7. Up until recently, the regionals paid NOTHING because they knew you were really getting paid in flight time. Get enough hours (Pilot in Command time and jet time, especially), and you earn your interview with the Majors-- which meant when the economy was booming, who wanted to live on food stamps, live in a crash pad, and fly for a shite company driving some suck RJ or prop job for 5-10-15 years when you could get six figures for breathing in any other industry almost right out of school? This is why the Regional pay has skyrocketed-- Frontier's offering $50,000 signing bonuses as of next month, and some of the Regional Captains are making more than I do as a major narrowbody Captain just for retention. The model there is broken and it'll be interesting to see what happens.

8. Hiring criteria at the Majors is being DRASTICALLY lowered. ~2300 hours total time. NO Pilot in Command requirement. NO jet requirement. No College degree requirement. Remember to even get a job as a copilot in commercial aviation, you need 1,500 hours and an Airline Transport Pilot certificate from the FAA. This is because the demand is far exceeding the supply. It's sort of insane.

9. This couples with a lot of FAA rules. In addition to not flying over age 65, you can't fly more than 100 hours a month or 1000 a year-- no matter what the airline would like you to do (and most buffer those limits down by 50 hours). And if you're senior, you can minimize the trips you *have* to fly, or specify that you only want to fly the most efficient (for you), etc. When you're senior, you can play the "may pay for min work" game-- which means the airline needs more pilots.

All in all, there are a lot of reasons. Is there a pilot shortage? Well, yes. What's the fix? I don't know-- that's why airlines are trying to be creative.
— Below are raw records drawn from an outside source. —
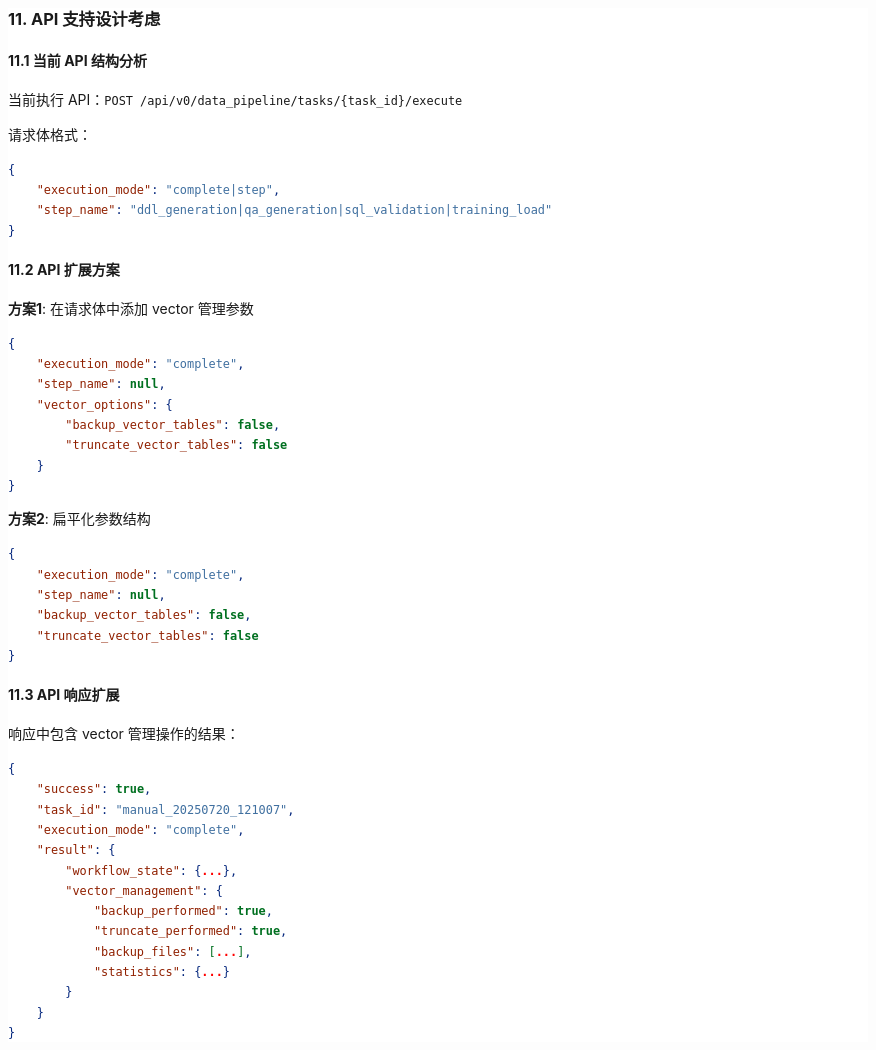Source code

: ### 11. API 支持设计考虑

#### 11.1 当前 API 结构分析
当前执行 API：`POST /api/v0/data_pipeline/tasks/{task_id}/execute`

请求体格式：
```json
{
    "execution_mode": "complete|step",
    "step_name": "ddl_generation|qa_generation|sql_validation|training_load"
}
```

#### 11.2 API 扩展方案
**方案1**: 在请求体中添加 vector 管理参数
```json
{
    "execution_mode": "complete",
    "step_name": null,
    "vector_options": {
        "backup_vector_tables": false,
        "truncate_vector_tables": false
    }
}
```

**方案2**: 扁平化参数结构
```json
{
    "execution_mode": "complete",
    "step_name": null,
    "backup_vector_tables": false,
    "truncate_vector_tables": false
}
```

#### 11.3 API 响应扩展
响应中包含 vector 管理操作的结果：
```json
{
    "success": true,
    "task_id": "manual_20250720_121007",
    "execution_mode": "complete", 
    "result": {
        "workflow_state": {...},
        "vector_management": {
            "backup_performed": true,
            "truncate_performed": true,
            "backup_files": [...],
            "statistics": {...}
        }
    }
}
```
A lot of them are also starting up their own aviation academy's-- you go in, get trained, go directly to the Regionals for a couple years, then end up at a Major. I just flew with an FO who turned 26 on his first trip-- wow! He's going to have one hell of a career...... IF things don't collapse.

Remember that in the airlines, furloughs are a thing (think unemployment, but with a more polite name). First hired, last fired is a thing. You could be hired next week, make it through training, get checked out in the jet.... and something like Covid or 9-11 happens, and you're on the street with tens of thousands of other pilots.

Best quote I've ever heard? "It's a GREAT job, but a TERRIBLE career!"

There's a lot of truth to that.

R.

Thanks for the great write-up ^^^.

About a year ago my son jump seated on an ERJ-175, going to LAX. The FO was a new hire and on his IOE. It was his leg. He managed to get behind
the 8-ball while descending into LAX and damned near put them in the dirt. He let the rate of descent get out of hand and the Captain had to intervene
and go TOGO. FO apologized, but WTF.